Book Review
Under a Whilte Sky (2021)
by Elizabeth Kolbert
Elizabeth Kolbert is a writer for the New Yorker. Generally speaking, non-fiction works by writers from/for the New York and/or the Atlantic Monthly occupy the slots of what you might call "serious non-fiction science writing." It's a genre that tends to appeal to politically liberal and well-educated folks, other non fiction audiences having less of an interest in all things scientific. The theme in this volume is man-make attempts to remedy the catastrophic effects of man-made climate change. Obviously, Kolbert is a skeptic of every step of the path which leads from our past/present to a future where government's spray dust into the upper atmosphere to cool the surface temperature.

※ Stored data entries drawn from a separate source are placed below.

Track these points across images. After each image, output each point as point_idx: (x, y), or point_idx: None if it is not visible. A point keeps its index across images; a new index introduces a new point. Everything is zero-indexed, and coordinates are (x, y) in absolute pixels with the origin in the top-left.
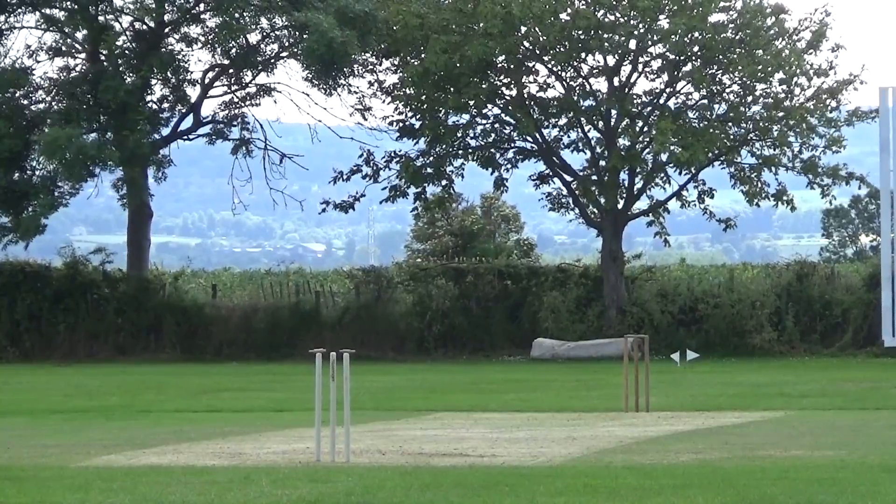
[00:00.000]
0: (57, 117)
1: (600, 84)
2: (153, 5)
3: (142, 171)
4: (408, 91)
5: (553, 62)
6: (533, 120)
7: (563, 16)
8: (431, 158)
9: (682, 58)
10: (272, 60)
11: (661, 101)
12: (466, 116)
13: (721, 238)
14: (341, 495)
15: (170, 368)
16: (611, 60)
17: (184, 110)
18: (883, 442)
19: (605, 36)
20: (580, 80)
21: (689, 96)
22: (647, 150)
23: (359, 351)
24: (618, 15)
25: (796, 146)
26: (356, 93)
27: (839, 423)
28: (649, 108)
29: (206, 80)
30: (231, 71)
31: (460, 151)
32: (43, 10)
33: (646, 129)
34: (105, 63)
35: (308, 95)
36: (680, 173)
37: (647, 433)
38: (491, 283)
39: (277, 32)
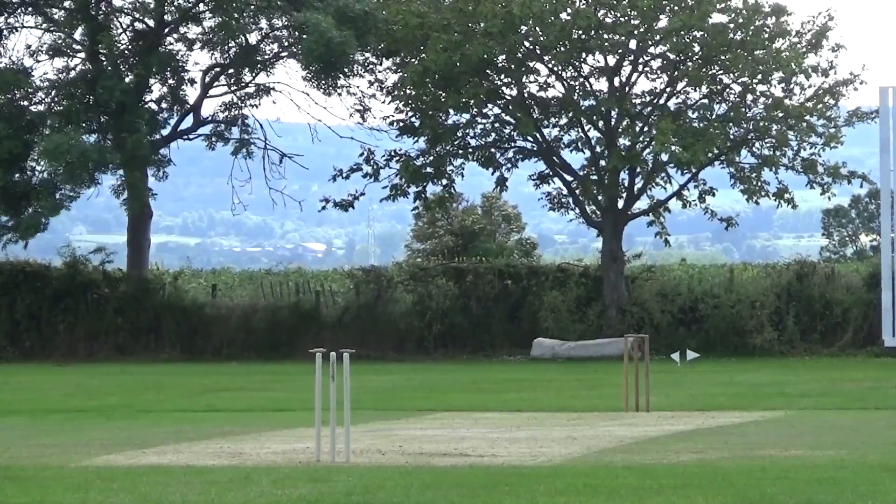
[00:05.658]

Half of the book just sets up the chapters on geo-engineering by looking at past efforts to remedy man-made climate disaster, with a memorable chapter on the Asian carp infiltration of the Great Lakes/Mississippi river eco-systems. The climate engineering chapters range from the seemingly benign (pumping carbon dioxide back into the ground to turn it into rock) to Strangelovian and/or resembling the actual back-story to the Snowpiercer media property, which goes curiously unreferenced in the pages long interviews with climate scientists that pepper the pages.
If you look at climate change from a historical perspective we are no doubt doomed, see the role of climate degradation in the collapse of every pre-modern civilization that didn't make it into the modern era. Cutting down all the trees, mismanaging the ground water, wasteful agricultural practices- the history is as old as humanity itself.